Virtual Issue: Unfixing Gender Studies
In advance of the forthcoming special issue “Proximities: Reading with Judith Butler” (scheduled to publish in Spring 2022), we invite you to reflect on a set of essays published in Representations that resonates with some of Butler’s earliest and most well-known critical interventions in discourses around gender. Even before the 1990 publication of Gender Trouble: Feminism and the Subversion of Identity, Butler was already introducing the argument that gender is performative, constituted socially by the repetition of acts.1 The essays selected for this virtual issue are only a sampling of those in Representations whose discussions of gender unfold in conversation with Butler. Read in stereoscopy with Butler’s seminal work on gender, they anticipate and echo the same impulse: that we cannot take gender categories for granted.
Since the earliest issues of Representations, gender has been taken up again and again in the the journal's pages as a category of historical analysis—a category that is necessarily unstable and unfixed. Analyses of figures from the rake to the tomboy to the vampire have revealed the social contingencies and frequent collapse of gender difference. Modern understandings of gender have been traced to origins in translations of Juvenal into English and Pauline texts; those understandings have been questioned in the contexts of civil codes and debates about affirmative action. And the authors of these articles have exposed the tenuous foundations of medical discourse by turning to representations of demonic possession, accounts of spiritualism, and anatomical illustrations. Two articles come from an early special issue, “ Misogyny, Misandry, and Misanthropy” (1987), whose interrogations of gender inequality and violence could have provided an entire table of contents for this virtual issue. What these articles often tell us is that categories of gender turn out to be about everything else.
The articles of this special issue, available free of charge for a limited time, give examples of the historicism frequently associated with Representations. But they also give a sense of the enduring relevance of questions around gender discourses, including those of our contemporary moment.
Table of Contents
Christopher Craft. “Kiss Me with Those Red Lips”: Gender and Inversion in Bram Stoker’s Dracula, no. 8 (1984)
Londa Schiebinger. Skeletons in the Closet: The First Illustrations of the Female Skeleton in Eighteenth-Century Anatomy, no. 14 (1986)

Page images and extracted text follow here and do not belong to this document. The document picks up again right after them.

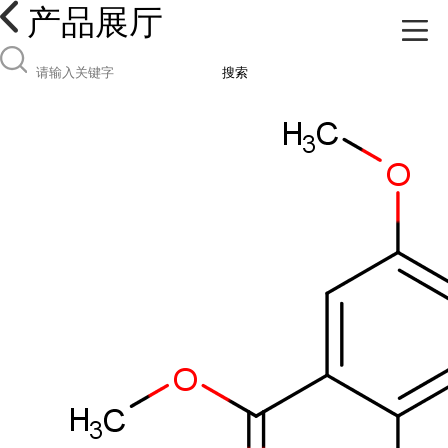
产品展厅
搜索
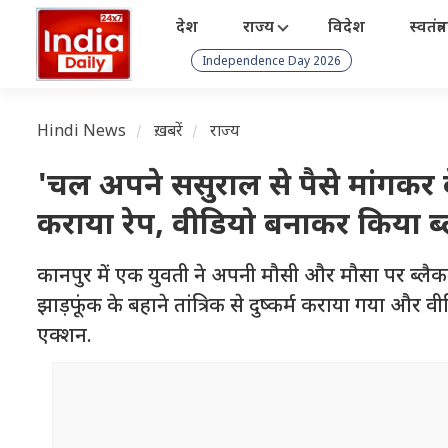
देश
राज्य
विदेश
स्वतंत्
Independence Day 2026
Hindi News
ख़बरें
राज्य
'चल अपने ससुराल से पैसे मांगकर दे'
कराया रेप, वीडियो बनाकर किया ब
कानपुर में एक युवती ने अपनी मौसी और मौसा पर ब्लैक
झाड़फूंक के बहाने तांत्रिक से दुष्कर्म कराया गया और 
एक्शन.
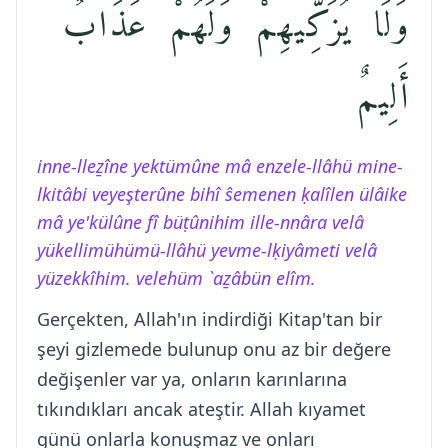
وَلَا يُزَكِّيهِمْ وَلَهُمْ عَذَابٌ
أَلِيمٌ
inne-lleẕîne yektümûne mâ enzele-llâhü mine-
lkitâbi veyeşterûne bihî ŝemenen ḳalîlen ülâike
mâ ye'külûne fî büṭûnihim ille-nnâra velâ
yükellimühümü-llâhü yevme-lḳiyâmeti velâ
yüzekkîhim. velehüm `aẕâbün elîm.
Gerçekten, Allah'ın indirdiği Kitap'tan bir
şeyi gizlemede bulunup onu az bir değere
değişenler var ya, onların karınlarına
tıkındıkları ancak ateştir. Allah kıyamet
günü onlarla konuşmaz ve onları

R. Howard Bloch. Medieval Misogyny, no. 20 (1987)
Carol J. Clover. Her Body, Himself: Gender in the Slasher Film, no. 20 (1987)
Judith R. Walkowitz. Science and the Seance: Transgressions of Gender and Genre in Late Victorian London, no. 22 (1988)
Daniel Boyarin. Paul and the Genealogy of Gender, no. 41 (1993)
Barbara T. Christian. Camouflaging Race and Gender, no. 55 (1996)
Dror Wahrman. Gender in Translation: How the English Wrote Their Juvenal, 1644–1815, no. 65 (1999)
Yota Batsaki. Clarissa; or, Rake Versus Usurer, no. 93 (2006)
Allison Miller. Am I Normal? American Vernacular Psychology and the Tomboy Body, 1900–1940, no. 122 (2013)
Anne E. Linton. Hermaphrodite Outlaws: Ambiguous Sex and the Civil Code in Nineteenth-Century France, no. 138 (2017)
Boyd Brogan. His Belly, Her Seed: Gender and Medicine in Early Modern Demonic Possession, no. 147 (2019)
__________________________________________
1 See Judith Butler, “Performative Acts and Gender Constitution: An Essay in Phenomenology and Feminist Theory” Theatre Journal 40, no. 4 (December 1988): 519–31.